## START Selection

When we meet her as an adult, Danielle’s stepsister mocks her by pointing out that she doesn’t even sleep in the house, but with the animals. Of course her stepmother will force her to sleep with the animals and of course Danielle will sleep with a knife tucked under her bag-of-oats pillow, because if she doesn’t, someone (like the prince of France) will stroll in at night, take whatever they like, and the household will have nothing to eat.

Danielle, officially a servant in her stepmother’s house, could be imprisoned for theft (like the servant, Maurice, she rescues early on) if she doesn’t take the basic precaution of sleeping in the barn like the metal bitch she is and slicing open the next anyone or anything who tries to steal one of their animals. (Or, as we see in the movie, braining the prince with whatever she has at hand when he steal-borrows one of their horses.) It’s not out of the question that in the 10+ years Danielle has been banished to the barn, she has had to beat the shit out of more than one nighttime thief to make sure her household can eat. This all comes to a head after Danielle defeats Local Rich Creeper and meets the prince with a baffled, “You came to rescue me?” We’ve been told to expect princes to rescue damsels, but why would Danielle expect that? How could she know that someone was coming to save her? No one has before.

Even more remarkable: Danielle’s story doesn’t come at the expense of other characters, or is itself compromised in favor of other characters. Ever After’s antagonist doesn’t overtake the narrative and draw attention from the central Cinderella story, but Anjelica Huston’s wicked stepmother (Rodmilla, for those keeping a tally on “women’s names used at least once in the course of a movie”) has just enough backstory to put the plot into motion. The movie shows that Danielle’s father died shortly after he marries Rodmilla, but his dying words and comfort are for Danielle, not for her. It explains how someone could harbor so much bitterness for her stepdaughter, and raise a similarly mercenary daughter (Marguerite!) who learns to rely on men for money and security but not affection.

It doesn’t excuse Rodmilla, but it explains her, and life with her stepmother shows Danielle another path available to her: she can work to maintain her family’s farm and run her household within its available means, or become her stepmother and stepsister who rely on favors from one rich man to the next for the luxurious life they can no longer afford.

## END Selection
## START Record excerpts

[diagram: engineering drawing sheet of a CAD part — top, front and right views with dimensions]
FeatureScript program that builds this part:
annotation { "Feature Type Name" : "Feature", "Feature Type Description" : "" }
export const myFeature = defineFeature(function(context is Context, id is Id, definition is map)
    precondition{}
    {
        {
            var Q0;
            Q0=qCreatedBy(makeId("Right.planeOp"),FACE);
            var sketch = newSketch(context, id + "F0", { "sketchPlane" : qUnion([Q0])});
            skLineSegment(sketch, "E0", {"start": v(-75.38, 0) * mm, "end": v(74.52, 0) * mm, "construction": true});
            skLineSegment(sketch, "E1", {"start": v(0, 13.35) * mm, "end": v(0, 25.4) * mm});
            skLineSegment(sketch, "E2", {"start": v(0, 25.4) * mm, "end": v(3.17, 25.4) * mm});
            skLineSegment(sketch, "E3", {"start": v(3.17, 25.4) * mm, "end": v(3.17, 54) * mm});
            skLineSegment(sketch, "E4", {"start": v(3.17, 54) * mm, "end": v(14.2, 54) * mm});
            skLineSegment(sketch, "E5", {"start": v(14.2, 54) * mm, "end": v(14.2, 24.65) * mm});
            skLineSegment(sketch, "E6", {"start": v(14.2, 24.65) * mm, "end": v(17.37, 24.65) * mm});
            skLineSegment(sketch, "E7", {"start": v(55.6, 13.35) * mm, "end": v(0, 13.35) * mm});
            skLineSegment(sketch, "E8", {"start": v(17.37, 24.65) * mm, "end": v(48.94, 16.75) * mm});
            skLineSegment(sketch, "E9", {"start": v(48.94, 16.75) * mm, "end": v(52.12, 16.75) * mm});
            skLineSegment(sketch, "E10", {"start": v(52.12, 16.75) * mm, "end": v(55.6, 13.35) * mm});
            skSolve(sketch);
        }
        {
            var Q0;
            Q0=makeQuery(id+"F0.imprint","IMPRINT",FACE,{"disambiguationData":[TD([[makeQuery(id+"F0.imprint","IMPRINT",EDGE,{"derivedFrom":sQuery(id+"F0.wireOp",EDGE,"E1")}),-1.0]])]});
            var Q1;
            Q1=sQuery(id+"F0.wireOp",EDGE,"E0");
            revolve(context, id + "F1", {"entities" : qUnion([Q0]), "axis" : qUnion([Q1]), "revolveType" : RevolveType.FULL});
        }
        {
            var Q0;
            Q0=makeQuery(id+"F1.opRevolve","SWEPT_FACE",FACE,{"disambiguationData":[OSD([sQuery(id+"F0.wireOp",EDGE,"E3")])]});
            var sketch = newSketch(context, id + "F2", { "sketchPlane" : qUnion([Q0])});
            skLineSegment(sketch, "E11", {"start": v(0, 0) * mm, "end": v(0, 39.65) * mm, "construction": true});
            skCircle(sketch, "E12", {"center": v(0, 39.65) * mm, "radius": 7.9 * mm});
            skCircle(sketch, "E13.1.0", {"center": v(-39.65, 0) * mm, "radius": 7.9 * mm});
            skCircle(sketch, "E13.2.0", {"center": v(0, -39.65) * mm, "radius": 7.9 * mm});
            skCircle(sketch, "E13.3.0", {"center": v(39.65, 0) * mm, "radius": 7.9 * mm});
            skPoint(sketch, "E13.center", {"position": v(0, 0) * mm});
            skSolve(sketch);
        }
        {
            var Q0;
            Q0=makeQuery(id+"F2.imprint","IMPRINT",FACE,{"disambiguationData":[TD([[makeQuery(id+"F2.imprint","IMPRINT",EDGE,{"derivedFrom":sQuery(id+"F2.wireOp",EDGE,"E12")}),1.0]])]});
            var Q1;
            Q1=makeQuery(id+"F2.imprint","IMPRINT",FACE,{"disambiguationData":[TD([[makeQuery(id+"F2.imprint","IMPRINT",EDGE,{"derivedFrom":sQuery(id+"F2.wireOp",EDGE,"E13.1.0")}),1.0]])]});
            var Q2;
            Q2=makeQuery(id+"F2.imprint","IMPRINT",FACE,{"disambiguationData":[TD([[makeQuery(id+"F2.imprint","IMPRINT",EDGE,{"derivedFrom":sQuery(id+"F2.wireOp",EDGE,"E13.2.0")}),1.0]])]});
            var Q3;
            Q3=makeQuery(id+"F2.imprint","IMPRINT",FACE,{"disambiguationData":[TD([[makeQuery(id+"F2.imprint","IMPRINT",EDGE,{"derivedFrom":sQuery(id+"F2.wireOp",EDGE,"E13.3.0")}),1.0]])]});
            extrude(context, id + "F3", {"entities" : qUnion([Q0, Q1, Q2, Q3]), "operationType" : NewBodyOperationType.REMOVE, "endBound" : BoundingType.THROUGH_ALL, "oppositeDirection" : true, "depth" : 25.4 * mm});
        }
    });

## END Record excerpts

▸ Complete the following
a - Reproduce the Ever After passage between "It doesn’t excuse" and "no longer afford.", inclusive, substituting "estate" for "farm".
b - Count the lines in the listing that contain the string "construction", with case counting, and give only the number.
The Ever After passage and the listing have no connection to each other.

▸ List of solutions
a -
It doesn’t excuse Rodmilla, but it explains her, and life with her stepmother shows Danielle another path available to her: she can work to maintain her family’s estate and run her household within its available means, or become her stepmother and stepsister who rely on favors from one rich man to the next for the luxurious life they can no longer afford.

b - 2